Zond 5: the first tortoises in space
At the time of writing, all of us are looking up. After all, absolutely everything on Terra at the moment makes us want to jump in front of a bus, save for The Pitt‘s season finale, but in the world of science, we’ve got the space exploration of Artemis II going for us.
The first manned expedition beyond low Earth orbit since 1972 is a truly beautiful thing. Something that all of us can agree on, which is vanishingly rare these days. It’s seemingly working as a worldwide pick-me-up. A bunch of intelligent, diverse, charismatic folks showing just what humans are capable of when we put our heads together and work towards a common goal. Which, in and of itself, makes the whole thing a little less grody than the original space race of the 1950s and 1960s
People were shot into space in those decades, not out of a desire to show just what humanity could do, but what individual countries could do. More specifically, what they could do that other countries couldn’t. The space race, for lack of a more delicate way of putting it, was a dick-measuring contest, there’s no real way of denying it. The United States and the Soviet Union dropping their trousers and seeing whose rocket was bigger and could fly higher.

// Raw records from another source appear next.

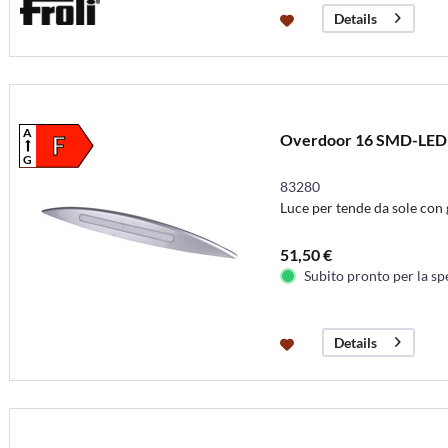
Details
A
Overdoor 16 SMD-LED 
F
G
83280
Luce per tende da sole con 
51,50 €
Subito pronto per la sp
Details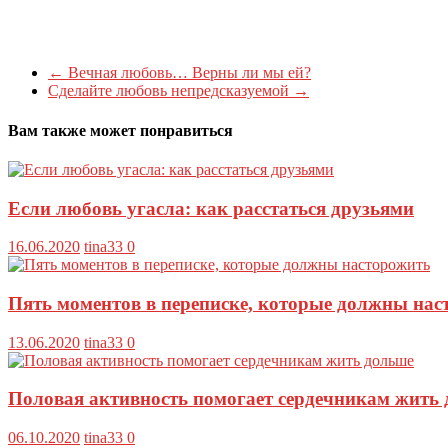
←
Вечная любовь… Верны ли мы ей?
Сделайте любовь непредсказуемой
→
Вам также может понравиться
Если любовь угасла: как расстаться друзьями
16.06.2020
tina33
0
Пять моментов в переписке, которые должны нас
13.06.2020
tina33
0
Половая активность помогает сердечникам жить
06.10.2020
tina33
0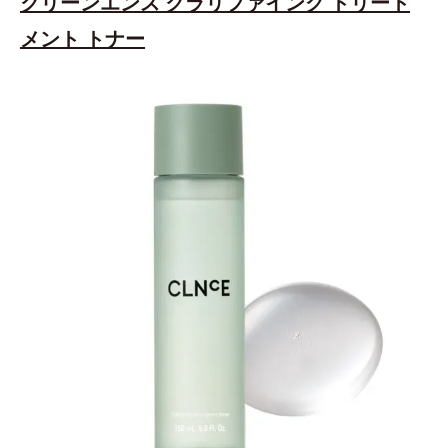
クリーンエンス クラリファイング トリート
メント トナー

Thus, those early missions into space saw some truly bizarre feats pulled out of the sheer desperation both space agencies had to get one over on the other. Many of them come from the Soviet side of the equation, and fair play to them, these projects did mean that they have the ultimate bragging rights of putting a man in space first in the form of Yuri Gagarin in 1961. However, seven years later, they sent up something a whole lot stranger.
In 1968, as part of the Zond 5 mission, they sent tortoises up to orbit the moon.

Why did Russia send Tortoises to the moon?!
It sounds like a ludicrous way of stunting on the pesky Yanks, doesn’t it? “Ha-ha, we sent tortoises to the moon before you sent humans lol!” However, there did seem to be genuine reasons for sending the poor beasts up there that weren’t just bragging rights. The Zond program (named for the Russian word for “probe”) was the Soviet unmanned space travel program, where they would send craft up into space to gather data to be studied back home.
Zond 5 was the Soviets studying the effect space travel would have on living organisms, so in essence, they sent up a greenhouse. Accompanying the two tortoises on their trip (they were never named, unfortunately) were fruit fly eggs; cells of wheat, barley, pea, pine, carrots and tomatoes; specimens of the wildflower species Tradescantia paludosa; three strains of the single-celled green algae Chlorella; and one strain of lysogenic bacteria. The living things were sent up to see whether anything could survive the effects of cosmic radiation, and they passed the test with flying colours.
The tortoises arrived back home safely, the only differences pre- and post flight was a noted loss of weight, though that was probably due to their new surroundings making them uncomfortable eating more than anything else. Unfortunately, the poor creatures had to be dissected by the time they arrived back home, but there’s still some pride to be found in the fact that to this day, the organisms that have been the furthest away from Earth are those two tortoises.
Artemis II? You’ve got a hell of a bar to clear.